DATA TO EXAMINE Block Start
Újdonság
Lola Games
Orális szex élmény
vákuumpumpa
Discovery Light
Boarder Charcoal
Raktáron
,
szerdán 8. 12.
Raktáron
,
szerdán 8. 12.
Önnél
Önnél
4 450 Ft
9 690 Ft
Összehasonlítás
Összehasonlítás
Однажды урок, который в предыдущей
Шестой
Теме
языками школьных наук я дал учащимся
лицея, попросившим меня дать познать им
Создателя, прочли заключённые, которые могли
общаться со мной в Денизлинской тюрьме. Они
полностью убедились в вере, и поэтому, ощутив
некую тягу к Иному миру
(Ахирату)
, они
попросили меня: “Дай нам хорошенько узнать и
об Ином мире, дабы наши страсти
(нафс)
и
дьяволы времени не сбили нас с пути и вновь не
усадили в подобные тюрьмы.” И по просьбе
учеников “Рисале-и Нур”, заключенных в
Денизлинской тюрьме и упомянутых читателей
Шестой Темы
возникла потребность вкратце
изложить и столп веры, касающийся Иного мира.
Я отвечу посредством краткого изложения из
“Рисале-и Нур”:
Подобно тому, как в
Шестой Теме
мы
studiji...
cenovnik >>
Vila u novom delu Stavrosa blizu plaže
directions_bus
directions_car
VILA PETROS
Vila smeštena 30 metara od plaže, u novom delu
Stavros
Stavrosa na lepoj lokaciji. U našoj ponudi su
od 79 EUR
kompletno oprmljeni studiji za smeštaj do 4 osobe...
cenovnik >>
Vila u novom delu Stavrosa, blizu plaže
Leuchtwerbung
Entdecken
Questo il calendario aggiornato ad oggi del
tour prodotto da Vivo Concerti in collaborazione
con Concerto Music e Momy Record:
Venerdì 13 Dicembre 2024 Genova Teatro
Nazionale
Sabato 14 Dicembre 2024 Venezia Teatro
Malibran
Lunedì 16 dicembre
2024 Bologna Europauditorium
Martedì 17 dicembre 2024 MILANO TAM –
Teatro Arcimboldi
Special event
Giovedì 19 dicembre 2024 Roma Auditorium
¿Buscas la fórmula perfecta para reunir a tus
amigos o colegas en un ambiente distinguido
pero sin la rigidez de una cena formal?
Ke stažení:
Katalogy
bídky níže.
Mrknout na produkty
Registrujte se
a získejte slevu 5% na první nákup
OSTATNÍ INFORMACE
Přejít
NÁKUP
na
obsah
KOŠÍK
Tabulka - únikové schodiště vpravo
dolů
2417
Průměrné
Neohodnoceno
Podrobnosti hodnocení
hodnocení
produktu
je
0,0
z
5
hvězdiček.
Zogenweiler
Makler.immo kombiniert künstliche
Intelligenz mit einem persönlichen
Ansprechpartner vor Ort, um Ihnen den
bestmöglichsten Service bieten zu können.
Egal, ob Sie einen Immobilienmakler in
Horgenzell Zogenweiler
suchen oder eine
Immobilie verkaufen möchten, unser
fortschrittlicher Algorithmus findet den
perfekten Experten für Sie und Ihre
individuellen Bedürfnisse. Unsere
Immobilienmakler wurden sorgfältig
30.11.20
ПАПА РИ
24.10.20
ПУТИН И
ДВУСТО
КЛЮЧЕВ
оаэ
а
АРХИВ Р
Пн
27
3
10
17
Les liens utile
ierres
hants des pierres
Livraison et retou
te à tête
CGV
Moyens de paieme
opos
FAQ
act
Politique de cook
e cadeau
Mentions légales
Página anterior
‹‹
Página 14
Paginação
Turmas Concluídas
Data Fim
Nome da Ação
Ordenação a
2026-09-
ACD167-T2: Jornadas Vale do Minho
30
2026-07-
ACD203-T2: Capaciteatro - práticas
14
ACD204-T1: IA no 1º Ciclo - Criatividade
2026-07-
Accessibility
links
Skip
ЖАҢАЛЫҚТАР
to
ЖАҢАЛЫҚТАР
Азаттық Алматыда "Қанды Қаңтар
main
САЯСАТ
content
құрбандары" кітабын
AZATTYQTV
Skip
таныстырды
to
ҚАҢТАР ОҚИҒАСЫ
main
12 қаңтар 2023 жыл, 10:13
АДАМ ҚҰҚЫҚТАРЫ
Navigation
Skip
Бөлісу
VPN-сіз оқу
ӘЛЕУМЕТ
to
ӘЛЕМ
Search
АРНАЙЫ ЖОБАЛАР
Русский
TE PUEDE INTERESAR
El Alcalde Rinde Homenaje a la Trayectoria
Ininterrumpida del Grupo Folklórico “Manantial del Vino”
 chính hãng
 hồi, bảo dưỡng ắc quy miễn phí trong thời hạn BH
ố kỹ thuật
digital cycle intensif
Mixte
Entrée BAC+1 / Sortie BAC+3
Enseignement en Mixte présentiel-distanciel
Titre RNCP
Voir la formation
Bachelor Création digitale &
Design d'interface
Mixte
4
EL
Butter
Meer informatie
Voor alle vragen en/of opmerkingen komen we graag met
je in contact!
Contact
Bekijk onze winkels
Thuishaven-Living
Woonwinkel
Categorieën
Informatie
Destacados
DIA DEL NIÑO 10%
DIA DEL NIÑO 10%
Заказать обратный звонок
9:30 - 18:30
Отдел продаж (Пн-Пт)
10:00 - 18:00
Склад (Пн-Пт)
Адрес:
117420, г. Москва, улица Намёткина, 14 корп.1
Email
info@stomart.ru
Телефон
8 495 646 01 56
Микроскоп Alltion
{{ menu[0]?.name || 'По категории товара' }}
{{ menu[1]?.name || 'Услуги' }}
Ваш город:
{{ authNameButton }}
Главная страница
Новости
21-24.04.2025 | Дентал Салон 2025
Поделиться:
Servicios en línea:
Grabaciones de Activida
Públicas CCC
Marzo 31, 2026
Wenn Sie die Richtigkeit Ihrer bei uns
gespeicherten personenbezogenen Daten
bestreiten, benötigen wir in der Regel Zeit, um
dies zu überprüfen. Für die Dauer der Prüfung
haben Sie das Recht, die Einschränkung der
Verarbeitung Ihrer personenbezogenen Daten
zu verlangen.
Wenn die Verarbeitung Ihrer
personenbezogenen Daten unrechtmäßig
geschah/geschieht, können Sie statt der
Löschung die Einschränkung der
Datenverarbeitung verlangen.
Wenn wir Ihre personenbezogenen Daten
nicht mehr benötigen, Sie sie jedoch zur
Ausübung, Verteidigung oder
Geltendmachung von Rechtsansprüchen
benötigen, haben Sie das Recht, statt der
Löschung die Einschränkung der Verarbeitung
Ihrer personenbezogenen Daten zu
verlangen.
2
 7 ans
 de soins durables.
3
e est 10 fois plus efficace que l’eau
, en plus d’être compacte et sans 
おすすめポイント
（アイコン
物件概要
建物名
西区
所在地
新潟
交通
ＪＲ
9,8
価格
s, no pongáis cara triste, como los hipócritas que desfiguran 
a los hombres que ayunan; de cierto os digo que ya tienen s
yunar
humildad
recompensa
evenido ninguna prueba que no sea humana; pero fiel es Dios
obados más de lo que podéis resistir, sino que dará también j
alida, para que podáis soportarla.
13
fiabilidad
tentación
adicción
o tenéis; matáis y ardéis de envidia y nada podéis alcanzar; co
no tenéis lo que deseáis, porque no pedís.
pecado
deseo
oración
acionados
DATA TO EXAMINE Block End
→ **GOAL OF THE EXERCISE**:
Gather from the records above every line containing the string "Zogenweiler".

→ **RESPONSE**:
Zogenweiler
Horgenzell Zogenweiler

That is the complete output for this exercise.